Friday, March 22, 2019

Non-fiction: Review of The Spy and the Traitor by Ben Macintyre


The lives of spies and double-agents are the stuff of good cinema for the majority of people. Based on its very nature, it’s rare that espionage news with real-world import leaks into the public eye. Kim Philby or Mata Hari might be names known by a few, but certainly James Bond comes more readily to mind for the overwhelming majority. It’s thus that the average person has little knowledge of real international intelligence. Pulling together what he believes to be The Greatest Espionage Story of the Cold War, Ben Macintyre’s 2018 The Spy and the Traitor tells the real life story of Oleg Gordievsky. Romance, drama, escape—Mr. Bond could not do any better.

Born into a KGB family (his father an administrator in Moscow and his brother an undercover international spy), Oleg Gordievsky would go on to follow in their footsteps. Trouble is, his own political views would get in the way. Stationed in Copenhagen early in his career, the difference in quality of life was too much for him to handle. Life in the West, with its freedom of speech, free market, and lack of paranoia were far more to not only his personal philosophy, but also what he believed was good for Russian people. Contacted by a British secret service agent soon thereafter, The Spy and the Traitor is Gordievsky’s absolutely amazing story.

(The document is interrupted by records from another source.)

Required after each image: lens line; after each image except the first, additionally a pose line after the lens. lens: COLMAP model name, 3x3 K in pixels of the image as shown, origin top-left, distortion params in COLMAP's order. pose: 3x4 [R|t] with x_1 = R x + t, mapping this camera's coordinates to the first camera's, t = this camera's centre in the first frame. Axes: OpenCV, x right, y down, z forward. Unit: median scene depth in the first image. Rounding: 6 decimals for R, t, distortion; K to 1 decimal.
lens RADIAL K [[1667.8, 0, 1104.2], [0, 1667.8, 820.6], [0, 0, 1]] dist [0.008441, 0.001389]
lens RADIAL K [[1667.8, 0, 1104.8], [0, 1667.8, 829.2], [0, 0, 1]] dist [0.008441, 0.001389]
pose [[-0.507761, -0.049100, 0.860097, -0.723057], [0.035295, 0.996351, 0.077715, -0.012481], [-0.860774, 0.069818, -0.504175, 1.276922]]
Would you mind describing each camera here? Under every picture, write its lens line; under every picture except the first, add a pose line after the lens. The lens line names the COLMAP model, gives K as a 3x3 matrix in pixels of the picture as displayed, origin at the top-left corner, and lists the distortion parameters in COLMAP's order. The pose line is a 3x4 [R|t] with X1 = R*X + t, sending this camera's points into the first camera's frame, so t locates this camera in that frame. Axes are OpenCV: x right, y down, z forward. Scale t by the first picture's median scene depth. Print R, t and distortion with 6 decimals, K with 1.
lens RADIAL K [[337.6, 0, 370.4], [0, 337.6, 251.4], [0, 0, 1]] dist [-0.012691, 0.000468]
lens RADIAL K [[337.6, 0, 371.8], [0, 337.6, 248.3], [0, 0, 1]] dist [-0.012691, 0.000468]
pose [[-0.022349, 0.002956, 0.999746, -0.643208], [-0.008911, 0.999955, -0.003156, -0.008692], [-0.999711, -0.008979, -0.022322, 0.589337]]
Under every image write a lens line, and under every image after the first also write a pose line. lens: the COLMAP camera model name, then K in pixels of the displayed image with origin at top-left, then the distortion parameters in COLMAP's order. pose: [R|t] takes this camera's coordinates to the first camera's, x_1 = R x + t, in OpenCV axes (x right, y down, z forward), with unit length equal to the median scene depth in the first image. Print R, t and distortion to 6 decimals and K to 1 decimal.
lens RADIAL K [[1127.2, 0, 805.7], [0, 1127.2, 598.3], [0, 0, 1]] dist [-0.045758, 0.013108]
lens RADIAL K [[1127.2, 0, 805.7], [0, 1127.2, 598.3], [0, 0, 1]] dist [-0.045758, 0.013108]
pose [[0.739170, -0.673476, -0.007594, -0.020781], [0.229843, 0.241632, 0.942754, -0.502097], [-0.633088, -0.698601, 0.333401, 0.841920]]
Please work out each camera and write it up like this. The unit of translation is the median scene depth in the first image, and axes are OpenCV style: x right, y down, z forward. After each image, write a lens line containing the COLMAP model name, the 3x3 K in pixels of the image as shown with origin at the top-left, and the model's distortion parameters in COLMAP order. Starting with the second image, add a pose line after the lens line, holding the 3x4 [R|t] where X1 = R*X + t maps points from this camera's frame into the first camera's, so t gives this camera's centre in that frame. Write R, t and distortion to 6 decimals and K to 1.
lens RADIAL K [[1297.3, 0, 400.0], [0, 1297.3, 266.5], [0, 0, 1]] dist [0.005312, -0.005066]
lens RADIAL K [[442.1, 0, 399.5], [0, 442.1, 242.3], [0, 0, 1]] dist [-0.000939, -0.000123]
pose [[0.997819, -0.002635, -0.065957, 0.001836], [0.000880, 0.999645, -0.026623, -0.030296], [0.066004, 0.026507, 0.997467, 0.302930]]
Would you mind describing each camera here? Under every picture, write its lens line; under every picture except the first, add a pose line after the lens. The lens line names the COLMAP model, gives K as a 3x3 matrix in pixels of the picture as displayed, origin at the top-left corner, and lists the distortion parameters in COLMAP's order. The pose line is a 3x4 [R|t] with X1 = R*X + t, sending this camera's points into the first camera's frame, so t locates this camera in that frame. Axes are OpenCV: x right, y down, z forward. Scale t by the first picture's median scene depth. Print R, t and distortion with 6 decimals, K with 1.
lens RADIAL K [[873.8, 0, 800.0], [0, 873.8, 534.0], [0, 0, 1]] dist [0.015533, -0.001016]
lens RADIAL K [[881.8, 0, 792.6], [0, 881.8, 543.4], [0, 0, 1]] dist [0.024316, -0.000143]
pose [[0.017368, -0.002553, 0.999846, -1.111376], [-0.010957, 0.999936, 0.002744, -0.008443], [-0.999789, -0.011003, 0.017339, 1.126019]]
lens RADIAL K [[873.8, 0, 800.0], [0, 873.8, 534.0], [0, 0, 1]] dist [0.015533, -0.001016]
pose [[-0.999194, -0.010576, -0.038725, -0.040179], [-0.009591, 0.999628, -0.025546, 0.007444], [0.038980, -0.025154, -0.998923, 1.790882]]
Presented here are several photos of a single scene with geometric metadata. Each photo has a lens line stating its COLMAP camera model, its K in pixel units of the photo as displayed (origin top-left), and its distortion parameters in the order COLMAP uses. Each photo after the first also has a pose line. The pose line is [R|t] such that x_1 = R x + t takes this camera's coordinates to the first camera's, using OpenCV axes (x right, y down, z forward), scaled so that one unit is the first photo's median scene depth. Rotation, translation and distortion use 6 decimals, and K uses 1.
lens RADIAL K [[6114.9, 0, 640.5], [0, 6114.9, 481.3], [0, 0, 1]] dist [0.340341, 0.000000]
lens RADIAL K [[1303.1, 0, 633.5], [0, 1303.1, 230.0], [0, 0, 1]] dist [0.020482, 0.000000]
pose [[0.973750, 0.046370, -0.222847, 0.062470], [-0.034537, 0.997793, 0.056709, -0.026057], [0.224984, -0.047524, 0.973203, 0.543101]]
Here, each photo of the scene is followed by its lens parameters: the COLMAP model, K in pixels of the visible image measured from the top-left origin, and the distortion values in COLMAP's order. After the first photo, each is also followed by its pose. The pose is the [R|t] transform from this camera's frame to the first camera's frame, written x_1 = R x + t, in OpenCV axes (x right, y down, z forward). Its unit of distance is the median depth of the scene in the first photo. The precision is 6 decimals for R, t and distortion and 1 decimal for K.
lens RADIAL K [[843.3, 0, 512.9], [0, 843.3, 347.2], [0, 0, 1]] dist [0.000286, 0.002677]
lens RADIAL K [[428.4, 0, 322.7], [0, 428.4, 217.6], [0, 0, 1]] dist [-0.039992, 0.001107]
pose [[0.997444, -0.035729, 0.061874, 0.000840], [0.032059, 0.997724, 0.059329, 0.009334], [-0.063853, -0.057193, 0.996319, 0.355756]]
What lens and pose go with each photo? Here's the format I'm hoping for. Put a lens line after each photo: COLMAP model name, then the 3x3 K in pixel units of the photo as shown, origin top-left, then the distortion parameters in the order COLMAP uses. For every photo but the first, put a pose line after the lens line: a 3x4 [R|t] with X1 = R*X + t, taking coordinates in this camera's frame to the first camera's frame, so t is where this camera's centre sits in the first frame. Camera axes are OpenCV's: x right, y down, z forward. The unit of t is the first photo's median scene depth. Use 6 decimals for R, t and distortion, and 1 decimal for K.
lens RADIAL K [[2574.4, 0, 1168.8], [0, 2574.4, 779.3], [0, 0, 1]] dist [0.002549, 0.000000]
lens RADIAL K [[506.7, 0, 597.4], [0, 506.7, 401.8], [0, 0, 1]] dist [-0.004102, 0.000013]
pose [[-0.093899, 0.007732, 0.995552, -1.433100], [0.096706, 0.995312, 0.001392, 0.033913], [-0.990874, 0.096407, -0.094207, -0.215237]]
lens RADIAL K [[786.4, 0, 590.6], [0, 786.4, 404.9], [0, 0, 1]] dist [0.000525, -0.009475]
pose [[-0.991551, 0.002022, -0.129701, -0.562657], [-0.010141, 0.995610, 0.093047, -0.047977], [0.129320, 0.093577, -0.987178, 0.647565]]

Like a le Carre novel in real life, Gordievsky’s tale could not be more full of drama. From clandestine rendezvouses to near-miss escapes, brutal interrogations to the most dangerous of lies, if anything but the Cold War were happening things might be considered normal. But put Gordievsky’s life in the context of continual nuclear threat and the most tense international rivalry the world has ever seen, and Gordievsky is lucky not to have had a heart attack or a more severe drinking problem.

If you’re looking for a spy story made all the more striking for its real-world occurrence, look no further than The Spy and the Traitor. Macintyre teasing out the important information, nicely framing scenarios, and filling the reader in on relevant bits of historical context that influenced the situation at hand, it is an informative, well-paced, fact-based account of a Russian spy’s decades of assistance to the West, and the price he paid. Biographies rarely come more exciting, but I’m not sure Gordievsky would say the same.